Челюсть Кроули ослабла. Его лоб твердо нахмурился. Она не могла догадаться, как выглядят его глаза за этими очками.
«Вы …» — начал он. Он остановился. Он начал снова. — «Вы кое-что забыли.»
«Правда?»
«Да, я бы сказал, что да», — сказал он, решительно кивая. Его голос был низким, как будто он не мог решить, должно быть ли ему весело или обидно. — «Кое-что важное.»
«Хм», — сказала она, изучая его лицо, исследуя память, пытаясь вспомнить, что же она забыла.
Ему стало невтерпеж. Он дотянулся до лица и сорвал солнцезащитные очки. Он смотрел на нее широко раскрытыми глазами.
О, — подумала она. Ой. Вот дерьмо. Она думала это, потому что мгновенно ей показалось, что она поняла.
Она поняла, что он имел в виду. Действительно, она забыла кое-что важное в истории, кое-то очень важное. Она забыла змея. История не может быть рассказана правильно, не без змея. Но это было не всё, что она поняла в этот момент, когда Кроули многозначительно смотрел на нее — по крайней мере, всё, что, как она думала, она поняла.
Мгновенно, когда Кроули целенаправленно уставился на нее, у нее вспыхнуло озарение или то, что она восприняла как озарение, в форме воображаемых представлений. Она представила, что увидела маленького ребенка, маленького мальчика, которым пренебрегала или оскорбляла его родная семья, у которого была странная болезнь глаз и иронический дефект речи. Она представила, что этому маленькому ребенку дают книгу, Библию или, возможно, детскую Библию с большими иллюстрациями, и ему говорят, что это слово Божье, истина, единственный источник морали и добра. Она представила, как этот ребенок ищет на своих страницах любое лицо, с которым он может идентифицировать себя, в котором он может видеть себя, и находит только одно, только змея, только злобное ползучее существо, которое, предположительно, разрушило рай.
Она представила себе, как этот мальчик превращается в подростка, сердитого, напуганного и одинокого, склоняясь к этому отождествлению с изначальным искусителем человечества. Она вообразила его, когда ему было восемнадцать, или, может быть, раньше, или, может быть, позже, когда он нашел татуировщика и настоял на том, чтобы змея постоянно рисовалась на его лице, прямо на виске, так что даже когда его глаза были скрыты, он мог показать своё настойчивое восстание в мире. Он мог спрятаться за подлостью, он мог быть в безопасности таким образом. Он мог сделать себя змеем, тем самым змеем, и через это быть защищенным.
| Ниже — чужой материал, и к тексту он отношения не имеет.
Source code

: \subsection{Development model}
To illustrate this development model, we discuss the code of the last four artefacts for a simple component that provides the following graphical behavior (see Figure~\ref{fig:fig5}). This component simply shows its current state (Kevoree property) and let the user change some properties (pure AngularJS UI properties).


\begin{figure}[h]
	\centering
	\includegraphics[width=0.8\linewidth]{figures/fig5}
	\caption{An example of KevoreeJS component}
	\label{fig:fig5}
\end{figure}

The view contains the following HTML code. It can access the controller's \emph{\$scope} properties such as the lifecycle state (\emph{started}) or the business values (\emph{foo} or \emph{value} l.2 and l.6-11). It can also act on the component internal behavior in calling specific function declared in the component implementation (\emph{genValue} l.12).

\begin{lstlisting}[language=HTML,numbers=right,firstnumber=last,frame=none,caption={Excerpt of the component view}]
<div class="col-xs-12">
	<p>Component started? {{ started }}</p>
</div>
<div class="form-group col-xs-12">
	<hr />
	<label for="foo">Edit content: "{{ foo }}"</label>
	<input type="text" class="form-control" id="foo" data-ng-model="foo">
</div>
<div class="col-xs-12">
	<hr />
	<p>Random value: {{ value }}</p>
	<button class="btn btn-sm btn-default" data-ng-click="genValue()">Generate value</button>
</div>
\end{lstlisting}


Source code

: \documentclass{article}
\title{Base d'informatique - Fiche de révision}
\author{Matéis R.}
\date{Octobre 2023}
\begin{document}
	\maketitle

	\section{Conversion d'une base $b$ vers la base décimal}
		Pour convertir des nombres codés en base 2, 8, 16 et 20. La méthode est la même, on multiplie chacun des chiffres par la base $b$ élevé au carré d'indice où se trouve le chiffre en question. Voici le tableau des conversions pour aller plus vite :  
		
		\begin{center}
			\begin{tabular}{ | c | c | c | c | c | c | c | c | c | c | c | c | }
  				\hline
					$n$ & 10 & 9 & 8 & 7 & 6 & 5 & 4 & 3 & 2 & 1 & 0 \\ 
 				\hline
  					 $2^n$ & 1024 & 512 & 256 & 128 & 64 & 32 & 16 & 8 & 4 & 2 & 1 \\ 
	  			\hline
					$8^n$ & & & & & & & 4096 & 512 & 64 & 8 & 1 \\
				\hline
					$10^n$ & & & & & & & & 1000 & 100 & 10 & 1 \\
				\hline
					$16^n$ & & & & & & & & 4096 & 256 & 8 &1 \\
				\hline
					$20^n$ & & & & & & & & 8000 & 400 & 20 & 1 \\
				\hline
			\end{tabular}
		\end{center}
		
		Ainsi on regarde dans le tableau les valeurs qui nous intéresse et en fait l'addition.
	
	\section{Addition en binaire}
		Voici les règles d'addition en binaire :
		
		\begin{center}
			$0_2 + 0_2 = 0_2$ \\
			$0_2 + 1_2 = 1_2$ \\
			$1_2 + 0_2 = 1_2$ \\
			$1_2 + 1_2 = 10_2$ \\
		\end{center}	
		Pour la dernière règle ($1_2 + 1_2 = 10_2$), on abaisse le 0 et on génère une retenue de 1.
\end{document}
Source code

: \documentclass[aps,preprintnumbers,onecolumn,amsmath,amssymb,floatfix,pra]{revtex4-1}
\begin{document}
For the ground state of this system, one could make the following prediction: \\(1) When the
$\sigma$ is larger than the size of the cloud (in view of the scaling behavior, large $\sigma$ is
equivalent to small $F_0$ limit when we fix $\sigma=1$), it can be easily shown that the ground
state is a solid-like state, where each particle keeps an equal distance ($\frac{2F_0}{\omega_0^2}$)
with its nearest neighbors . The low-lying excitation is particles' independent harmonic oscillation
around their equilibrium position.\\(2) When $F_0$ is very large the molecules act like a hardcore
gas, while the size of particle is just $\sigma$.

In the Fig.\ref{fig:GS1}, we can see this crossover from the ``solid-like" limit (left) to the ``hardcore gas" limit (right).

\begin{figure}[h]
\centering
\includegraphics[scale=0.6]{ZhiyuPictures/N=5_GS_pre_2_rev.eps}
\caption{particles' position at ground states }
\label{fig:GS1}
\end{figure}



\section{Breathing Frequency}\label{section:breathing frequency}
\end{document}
Она вообразила всё это. Она представила это на Кроули, на его прошлом. Мгновенно, она почувствовала пряди паутины в своем разуме, те, которые были плохо выровнены и непонятны, в отношении её понимания Кроули, приобретающие новую форму, новый порядок, целостную картину.
Вот, подумала она, это всё, чего ей не хватало. Это было всё, что она не понимала. Это объясняло его личные шутки, это объясняло его постоянные намеки на Библию, это объясняло, почему он иногда называл людей человеками. Это объяснило его целиком, подумала она. Это решило загадку разбитого существа перед ней, которая так долго смущала ее. Она дала ей кусочки, в которых она нуждалась, чтобы преодолеть его сопротивление.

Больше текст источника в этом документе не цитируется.